• SELECTED TEXT:
On the same floor are Santu Mofokeng's large photographs of simple walls on Robben Island, not only the prison wall itself but the wall the prisoners built for a cattle kraal. Images of a wrecked ship and Mofokeng photographing himself as a reflection in the glass of a display at Auschwitz layer the banal and the atrocious with a personal history in a quiet way. Interestingly they are juxtaposed with Mona Hatoum's electrified domestic objects. These hum and intermittently glow; the colanders and sieves, the tables and chairs, the child's cot with its potty underneath suddenly become threatening implying an undercurrent in the apparently ordinary.
Nearby Glenn Ligon presents paintings in coal dust. They are visually arresting in their deeply black and glittering surfaces, stencilled with text from James Baldwin's 1935 essay A Stranger in the Village. Dealing with African-American civil rights they have a certain material and conceptual grittiness.
I make my way down to the work in the Documenta-Halle. It is dedicated to the most enormous amount of documentation, both visual and textual. There are videos, books, films and internet sites to be sampled. Generated most often by collectives, this is probably one of the core sites for Okwui's vision of dissemination of marginalized information. I, however, lacking the necessary stamina for such a venture, apart from locating some books on SA art in Meschac Gaba's library which is part of his Contemporary African Art Museum where I spot a Kentridge monograph and not surprisingly the catalogue for the Johannesburg Biennale, escape and go out to the Orangerie.
There I settle in for a while in the Simparch structure which provides nothing to look at except a space filled with low key ambient sound - quite a relief. Next up are the projects in the Orangerie park. Wet and muddy from unexpected heavy storms that caused the river to flood, and closed the boat bus made available for Documenta viewers, the park provided a necessary antidote to the conceptual overload I was suffering. Renee Green's Standardised Octagonal Units for Imagined and Existing Systems - small enclosures with sheets of primary colours and whispering reminders of the range of imaginative worlds we have created to escape this one - also seemed appropriate. Last up was Ken Lum's highly disorientating Mirror Maze with 12 Signs of Depression. Sandblasted phrases such as "I feel alone in the world" form possible points of identification for unsettled viewers who have lost their coordinates. A truly experiential installation the work has a very powerful and alienating effect.
Day 3
Inspired by yesterday's successes I set out to the Kulturbahnhof at the station. Writing an article on the four South African artists in this year's Documenta (William kentridge, Santu Mofokeng, Kendell Geers and David Goldblatt) I am in search of Geers' contribution.
I enter first into Pavel Braila's video Shoes for Europe foolishly without checking how long it will be. The first few minutes are excruciatingly slow - filmed in real time virtually nothing happens. I cannot place the content bar noting that it is set in some industrial site, possibly a train station. Gradually I realise that this is the piece describing the change over of the wheels for different gauges as the trains cross the Moldovan-Romanian border. Without commentary the film takes us through the laborious process - I leave before it finishes having got the point. I notice on departure that the film takes 26 minutes - a mere smidgen of time compared to Jef Geys' 36 hour piece Day and Night and Day and... documenting every photograph he has ever taken in his life and a fleeting second in comparison to Stan Douglas' 100 day and night continuous video showing the local castle inhabited by spectres from the Brothers Grimm fairy tales that I saw part of yesterday. I whip past the Mona Hatoum piece that has a remarkable visual similarity to the work of Shirin Neshat with its calligraphic inscriptions but don't stop as all the headphones are busy.

• WORK INSTRUCTIONS:
A. Answer these questions from the Documenta review, one answer a line:
(i) What material are Glenn Ligon's paintings made in?
(ii) How long does Pavel Braila's video Shoes for Europe run?
(iii) What did the prisoners on Robben Island build the wall in Santu Mofokeng's photographs for?
B. Return the passage of the Documenta review that begins at the words "On the same" and ends after the words "the apparently ordinary.".
These rows come from a different source than the Documenta review.

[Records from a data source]

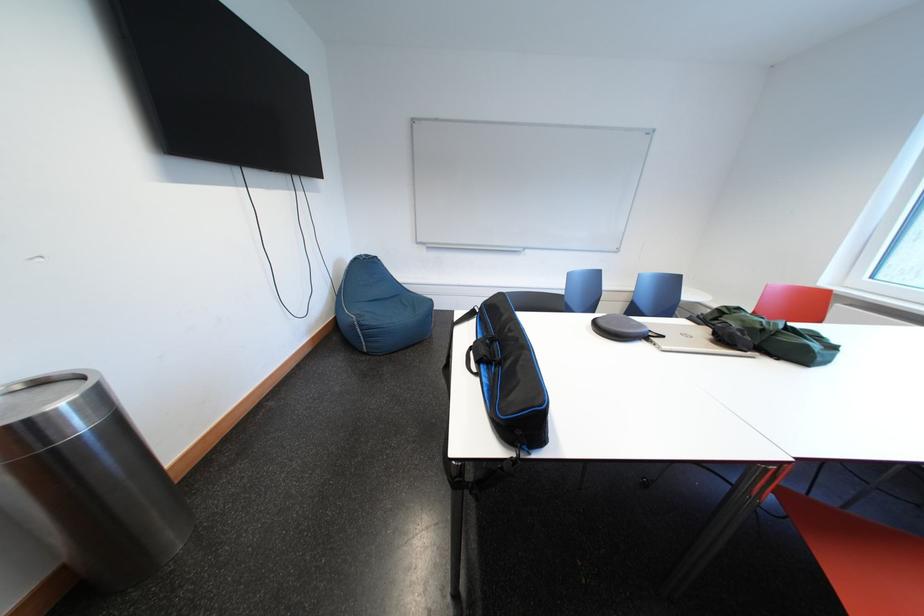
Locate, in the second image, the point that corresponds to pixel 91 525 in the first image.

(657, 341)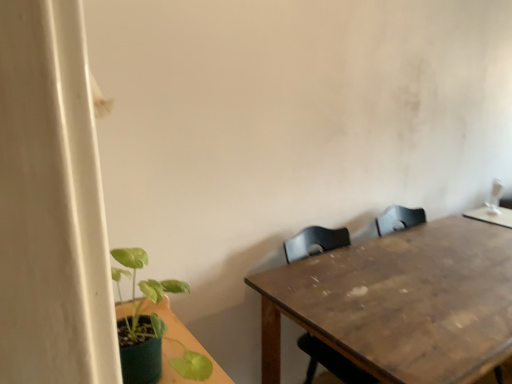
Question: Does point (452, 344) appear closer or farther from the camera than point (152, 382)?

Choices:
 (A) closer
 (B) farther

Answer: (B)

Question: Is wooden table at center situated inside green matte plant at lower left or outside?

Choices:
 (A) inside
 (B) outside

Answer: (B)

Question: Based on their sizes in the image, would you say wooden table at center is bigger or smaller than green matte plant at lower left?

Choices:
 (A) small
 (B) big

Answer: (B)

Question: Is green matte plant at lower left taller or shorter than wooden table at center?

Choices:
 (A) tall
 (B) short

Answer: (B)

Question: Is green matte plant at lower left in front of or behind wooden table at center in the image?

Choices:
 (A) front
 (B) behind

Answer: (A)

• IN RESPONSE:
A.
(i) Coal dust.
(ii) 26 minutes.
(iii) A cattle kraal.

B.
On the same floor are Santu Mofokeng's large photographs of simple walls on Robben Island, not only the prison wall itself but the wall the prisoners built for a cattle kraal. Images of a wrecked ship and Mofokeng photographing himself as a reflection in the glass of a display at Auschwitz layer the banal and the atrocious with a personal history in a quiet way. Interestingly they are juxtaposed with Mona Hatoum's electrified domestic objects. These hum and intermittently glow; the colanders and sieves, the tables and chairs, the child's cot with its potty underneath suddenly become threatening implying an undercurrent in the apparently ordinary.